In 2006, in U.S. v. Rapanos,1 the U.S. Supreme Court invalidated regulations promulgated by the Environmental Protection Agency (EPA) and the Army Corps of Engineers defining the jurisdictional reach of their permitting authority under the Clean Water Act, finding that the definition of “waters of the United States” (sometimes referred to as WOTUS) exceeded the scope of the language in the act. Since then, the EPA, the Army Corps, Congress and the courts have wrangled over the promulgation of a new regulatory definition.
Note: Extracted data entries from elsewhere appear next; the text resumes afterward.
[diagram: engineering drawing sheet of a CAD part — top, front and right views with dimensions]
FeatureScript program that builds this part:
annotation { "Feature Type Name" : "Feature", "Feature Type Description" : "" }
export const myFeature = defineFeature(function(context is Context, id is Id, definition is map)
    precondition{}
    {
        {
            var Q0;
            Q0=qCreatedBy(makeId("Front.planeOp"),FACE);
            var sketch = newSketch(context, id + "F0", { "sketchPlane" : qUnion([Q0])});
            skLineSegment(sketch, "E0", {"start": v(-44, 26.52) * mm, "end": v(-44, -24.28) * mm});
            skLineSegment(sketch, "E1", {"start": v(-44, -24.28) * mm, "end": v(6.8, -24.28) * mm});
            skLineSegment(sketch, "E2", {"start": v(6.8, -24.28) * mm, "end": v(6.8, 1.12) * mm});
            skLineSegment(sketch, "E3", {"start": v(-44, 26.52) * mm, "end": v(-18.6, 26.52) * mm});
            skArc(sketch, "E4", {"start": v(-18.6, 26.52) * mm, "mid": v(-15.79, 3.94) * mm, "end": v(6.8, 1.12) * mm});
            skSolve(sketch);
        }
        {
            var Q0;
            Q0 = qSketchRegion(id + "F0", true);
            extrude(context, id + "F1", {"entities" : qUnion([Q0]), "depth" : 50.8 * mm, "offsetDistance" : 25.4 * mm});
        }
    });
This article describes the current and still fluid status of the attempts at regulatory compliance in light of the holding in Rapanos.
Clean Water Act
Section 401(a) of the Clean Water Act, 33 U.S.C. §1311 (a) makes the “discharge of a pollutant” unlawful and subjects any person who does so to significant civil and even criminal penalties. See Clean Water Act, §309, 33 U.S.C. §1319. “The discharge of a pollutant” is broadly defined and, most significantly means, “any addition of any pollutant to navigable waters from any point source.”2 Clean Water Act §502 (12), 33 U.S.C. §1362(12). “Pollutant” is also broadly defined and includes sand, dredge spills, rock and other materials. 33 U.S.C. 1362(2).